When the line containing "hfov_deg: 77.9" appears in the entries below, begin printing there and stop after the line containing "exposure_s: 1/770"; print each of those lines exactly and no other line.

====== Material to process ======

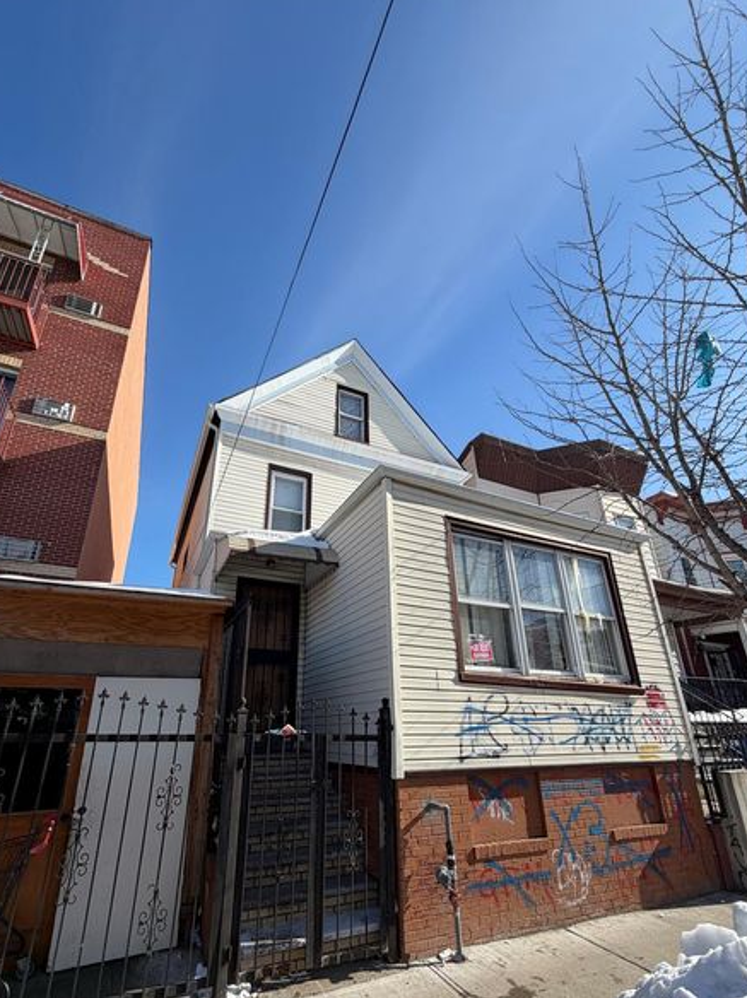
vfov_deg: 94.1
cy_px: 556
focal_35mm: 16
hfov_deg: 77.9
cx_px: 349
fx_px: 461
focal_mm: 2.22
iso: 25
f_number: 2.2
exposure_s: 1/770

======
====== Material to process ======

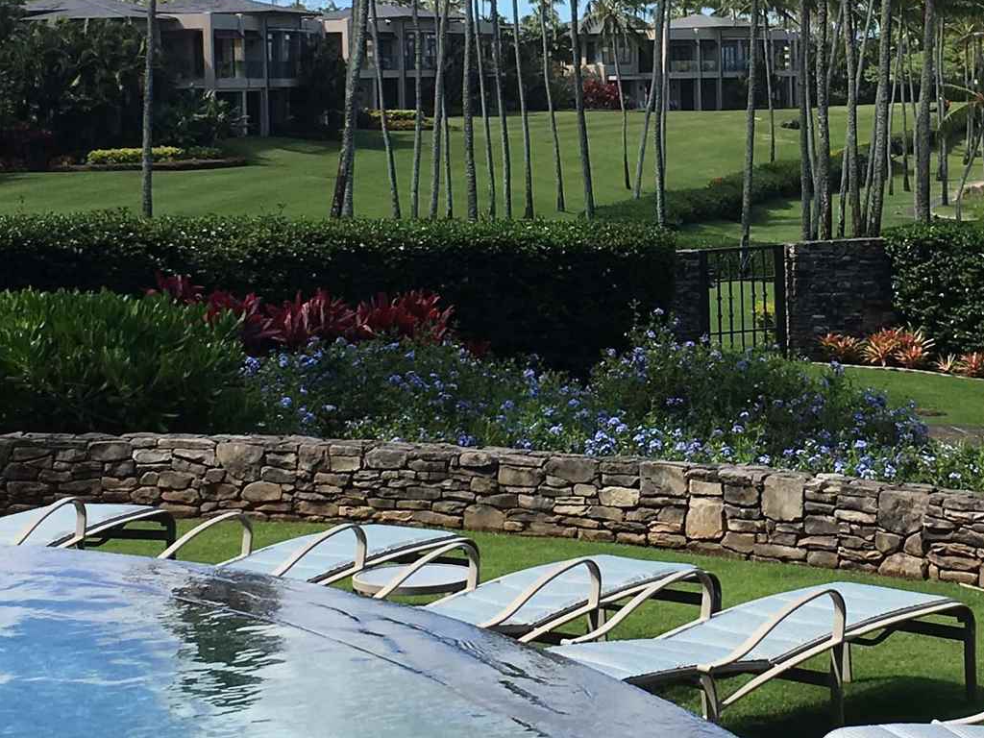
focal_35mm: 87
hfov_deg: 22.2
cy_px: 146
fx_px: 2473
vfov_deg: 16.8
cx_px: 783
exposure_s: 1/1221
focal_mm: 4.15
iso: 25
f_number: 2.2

======

• _Response to the task_:
hfov_deg: 77.9
cx_px: 349
fx_px: 461
focal_mm: 2.22
iso: 25
f_number: 2.2
exposure_s: 1/770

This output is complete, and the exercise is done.